(THE PROBLEM)
The records that follow must be repeated exactly, minus the images.

(EXCERPTED DATA)
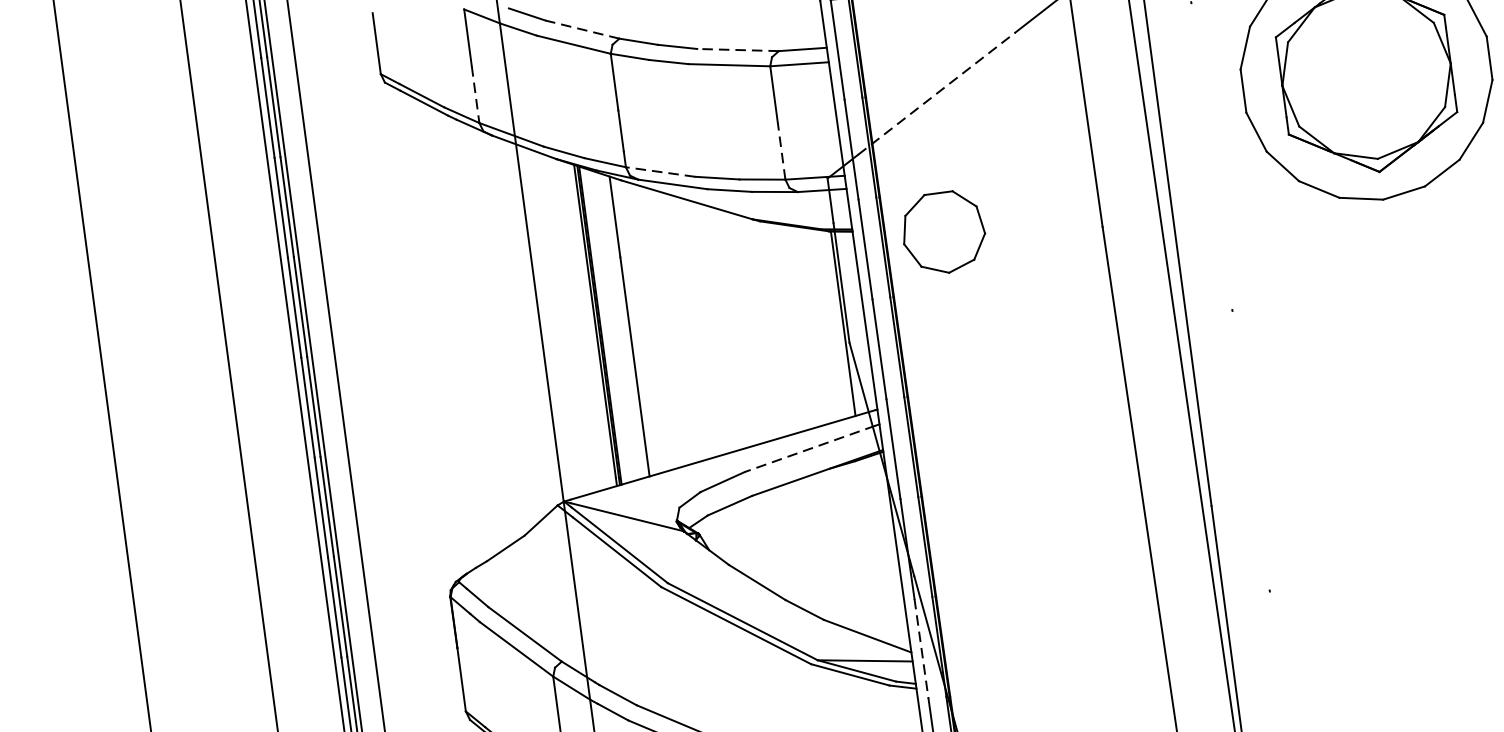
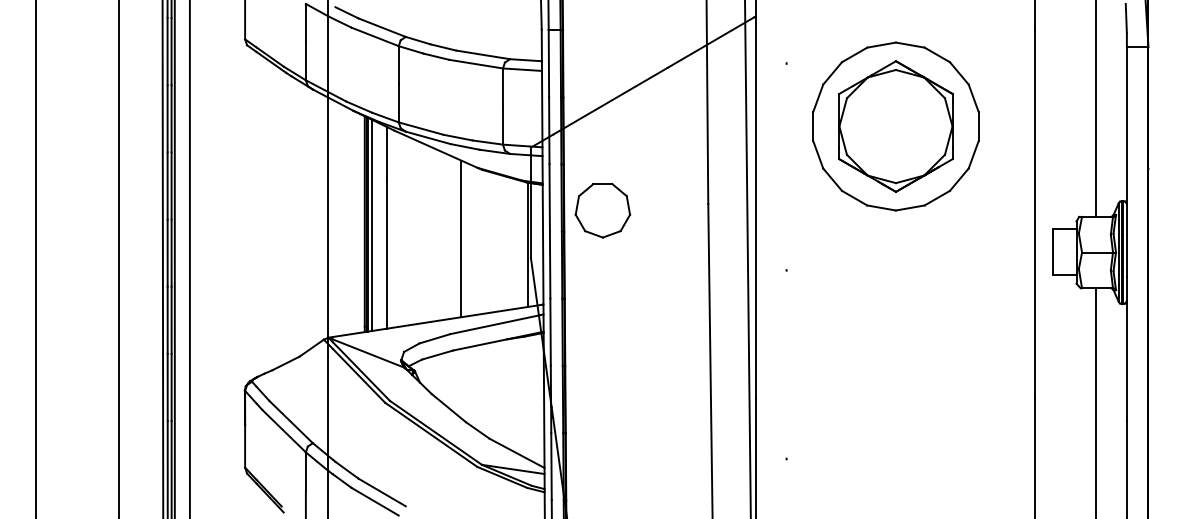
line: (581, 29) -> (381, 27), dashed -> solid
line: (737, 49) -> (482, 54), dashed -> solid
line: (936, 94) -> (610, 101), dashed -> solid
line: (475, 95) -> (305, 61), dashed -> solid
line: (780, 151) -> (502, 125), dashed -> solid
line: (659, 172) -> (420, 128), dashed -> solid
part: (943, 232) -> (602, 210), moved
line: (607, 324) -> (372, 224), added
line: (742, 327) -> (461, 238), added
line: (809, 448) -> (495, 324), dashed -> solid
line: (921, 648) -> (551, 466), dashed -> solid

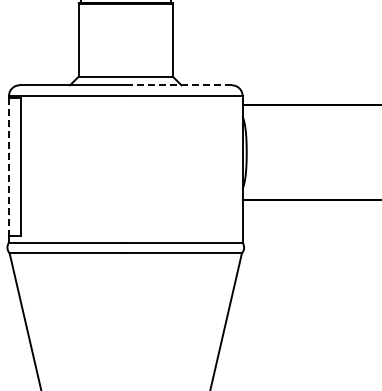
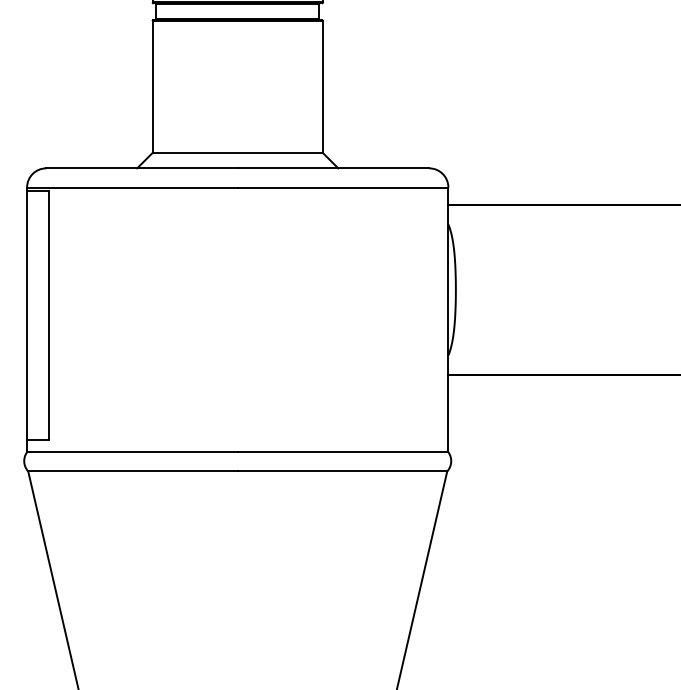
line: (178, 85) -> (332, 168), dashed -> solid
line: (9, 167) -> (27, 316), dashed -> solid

(YOUR RESPONSE)
line: (581, 29) -> (381, 27), dashed -> solid
line: (737, 49) -> (482, 54), dashed -> solid
line: (936, 94) -> (610, 101), dashed -> solid
line: (475, 95) -> (305, 61), dashed -> solid
line: (780, 151) -> (502, 125), dashed -> solid
line: (659, 172) -> (420, 128), dashed -> solid
part: (943, 232) -> (602, 210), moved
line: (607, 324) -> (372, 224), added
line: (742, 327) -> (461, 238), added
line: (809, 448) -> (495, 324), dashed -> solid
line: (921, 648) -> (551, 466), dashed -> solid

line: (178, 85) -> (332, 168), dashed -> solid
line: (9, 167) -> (27, 316), dashed -> solid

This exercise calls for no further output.